Watkins and two friends, Julie Cuffman, 43, and Ashleigh Scott, 38, were among those not necessarily expecting to learn anything new from the show. Among the many scholars of Parton’s well-told story of her upbringing and success, it would be a surprise, they said, to uncover new revelations.
But it was a chance, fans said, to have a few more intimate glimpses into Parton’s mind and memories. At least one aspect has proved to be more poignant: Carl Dean, a constant, though deeply private, presence in Parton’s life over nearly six decades of marriage, died in March.
“This is a way for us to connect those moments that she’s been telling us about this whole time, but we didn’t see them,” said Kayleigh Mollycheck, a performer and marketing professional, who hand-bedazzled an “In Dolly We Trust” jacket for the occasion and carried a pink guitar purse.
She was among those who said part of the appeal of the first preview was the fact that the production was still making changes, as is common during previews, especially for out-of-state tryouts. (The director, Bartlett Sher, told the crowd before the show’s start that it was their third full run-through. Some in the audience already had plans to see it at least one more time.)
“I feel like I’m part of the creative process tonight because it’s going to morph and change and grow and breathe,” said Nathaniel Knepper-Quijano, an artistic director in Cocoa Village, Fla. ”
There was also no doubt that there was a thrill in hearing new Dolly music publicly for the first time — even if Parton wasn’t singing it herself.

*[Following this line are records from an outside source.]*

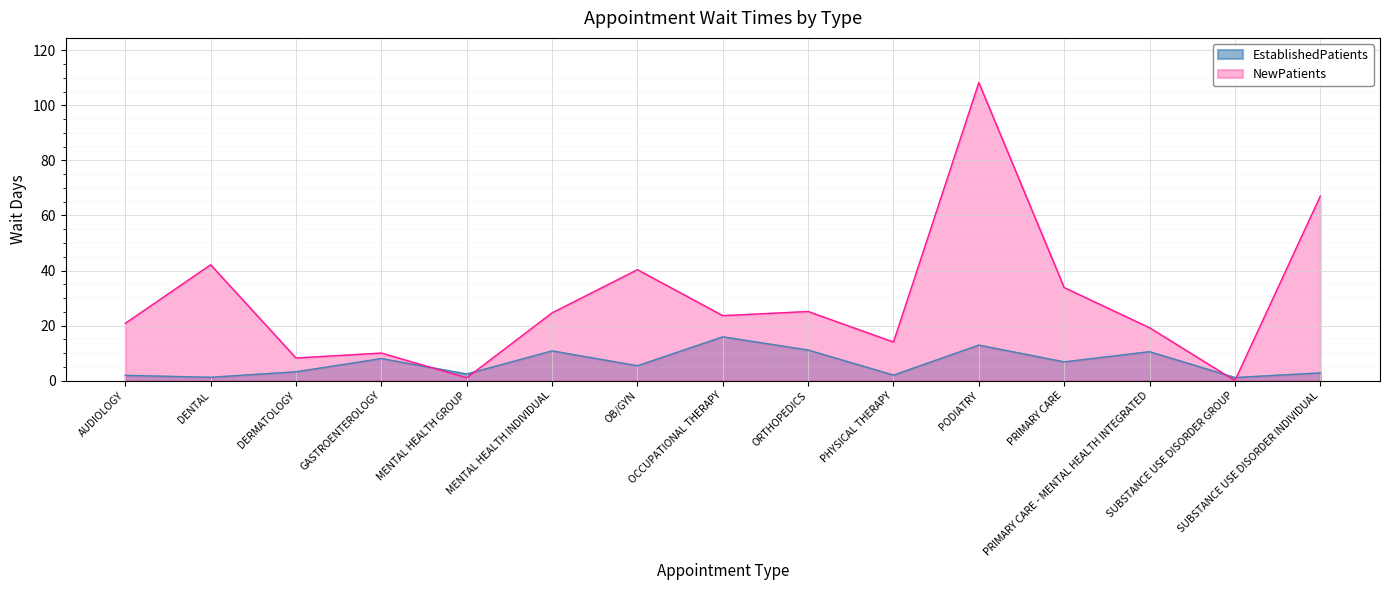

Which series ends up on top after the final intersection of NewPatients and EstablishedPatients?

NewPatients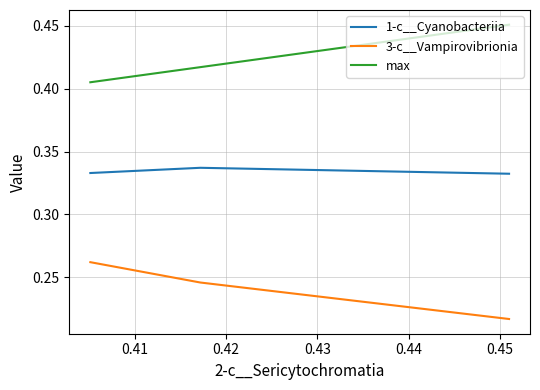

Is the value of 1-c__Cyanobacteriia at 0.42 greater than the value of max at 0.41?

No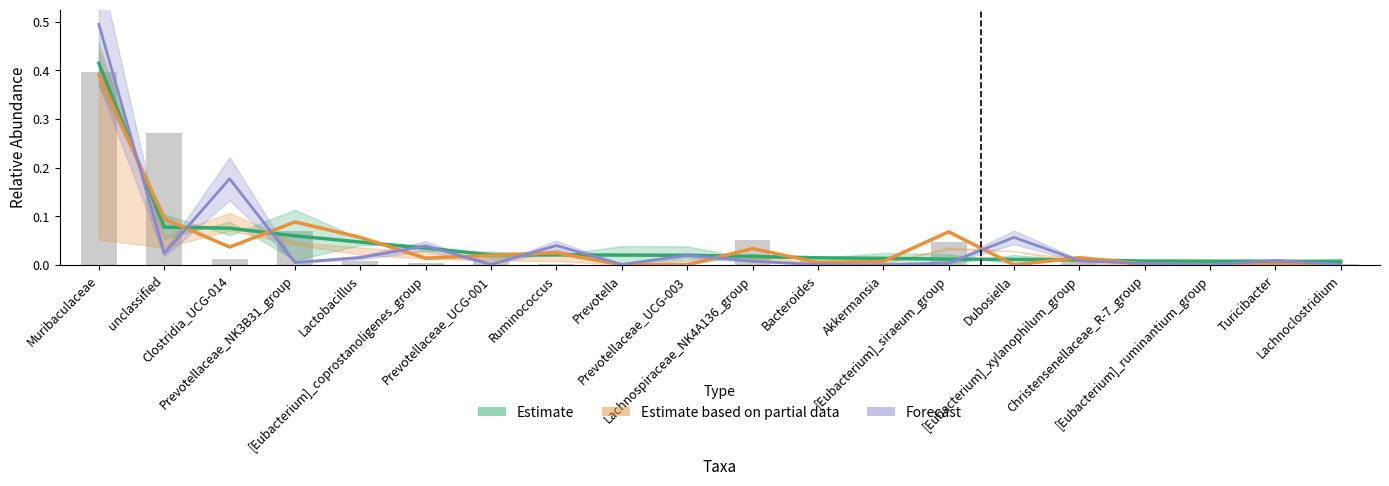

Reading left to right, transcribe all the data shown in this chart.

Estimate: Muribaculaceae=0.4	unclassified=0.1	Clostridia_UCG-014=0.1	Prevotellaceae_NK3B31_group=0.1	Lactobacillus=0.0	[Eubacterium]_coprostanoligenes_group=0.0	Prevotellaceae_UCG-001=0.0	Ruminococcus=0.0	Prevotella=0.0	Prevotellaceae_UCG-003=0.0	Lachnospiraceae_NK4A136_group=0.0	Bacteroides=0.0	Akkermansia=0.0	[Eubacterium]_siraeum_group=0.0	Dubosiella=0.0	[Eubacterium]_xylanophilum_group=0.0	Christensenellaceae_R-7_group=0.0	[Eubacterium]_ruminantium_group=0.0	Turicibacter=0.0	Lachnoclostridium=0.0
Estimate based on partial data: Muribaculaceae=0.4	unclassified=0.1	Clostridia_UCG-014=0.0	Prevotellaceae_NK3B31_group=0.1	Lactobacillus=0.1	[Eubacterium]_coprostanoligenes_group=0.0	Prevotellaceae_UCG-001=0.0	Ruminococcus=0.0	Prevotella=0.0	Prevotellaceae_UCG-003=0.0	Lachnospiraceae_NK4A136_group=0.0	Bacteroides=0.0	Akkermansia=0.0	[Eubacterium]_siraeum_group=0.1	Dubosiella=0.0	[Eubacterium]_xylanophilum_group=0.0	Christensenellaceae_R-7_group=0.0	[Eubacterium]_ruminantium_group=0.0	Turicibacter=0.0	Lachnoclostridium=0.0
Forecast: Muribaculaceae=0.5	unclassified=0.0	Clostridia_UCG-014=0.2	Prevotellaceae_NK3B31_group=0.0	Lactobacillus=0.0	[Eubacterium]_coprostanoligenes_group=0.0	Prevotellaceae_UCG-001=0.0	Ruminococcus=0.0	Prevotella=0.0	Prevotellaceae_UCG-003=0.0	Lachnospiraceae_NK4A136_group=0.0	Bacteroides=0.0	Akkermansia=0.0	[Eubacterium]_siraeum_group=0.0	Dubosiella=0.1	[Eubacterium]_xylanophilum_group=0.0	Christensenellaceae_R-7_group=0.0	[Eubacterium]_ruminantium_group=0.0	Turicibacter=0.0	Lachnoclostridium=0.0
S210421121682: Muribaculaceae=0.4	unclassified=0.3	Clostridia_UCG-014=0.0	Prevotellaceae_NK3B31_group=0.1	Lactobacillus=0.0	[Eubacterium]_coprostanoligenes_group=0.0	Prevotellaceae_UCG-001=0.0	Ruminococcus=0.0	Prevotella=0.0	Prevotellaceae_UCG-003=0.0	Lachnospiraceae_NK4A136_group=0.1	Bacteroides=0.0	Akkermansia=0.0	[Eubacterium]_siraeum_group=0.0	Dubosiella=0.0	[Eubacterium]_xylanophilum_group=0.0	Christensenellaceae_R-7_group=0.0	[Eubacterium]_ruminantium_group=0.0	Turicibacter=0.0	Lachnoclostridium=0.0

In a list of frequently asked questions, the musical reminds audiences that Parton will not be performing.
“We need more — you can’t ever have enough Dolly,” said Dalton King, 27, who lives in Clairfield in northeastern Tennessee. To see the musical debut in Nashville, he said, “goes full circle.”
And, of course, there was one other reason to be there for the first preview.

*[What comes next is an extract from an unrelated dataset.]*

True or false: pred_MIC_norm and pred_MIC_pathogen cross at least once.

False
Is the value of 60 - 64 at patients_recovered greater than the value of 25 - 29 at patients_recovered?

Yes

“What’s our theory on her being here?” one woman, in silver-bowed heels, asked those in line around her.
The answer was obvious when, right as the show was set to begin, the crowd roared and jumped to its feet. Outside the auditorium, a few theater staff members quickly gathered around a television, where a feed showed Parton onstage, beaming and shimmering in a sequined gold top, pants and heels.
“I want you to know that we’re so happy that we get to do this here in my hometown, here in Nashville,” Parton said, as she praised the musical’s team and warned the audience against singing along. (“This ain’t no hootenanny,” she said to laughter.)
“You know I love you and appreciate you,” she concluded. “I’m going to share my life story with you.”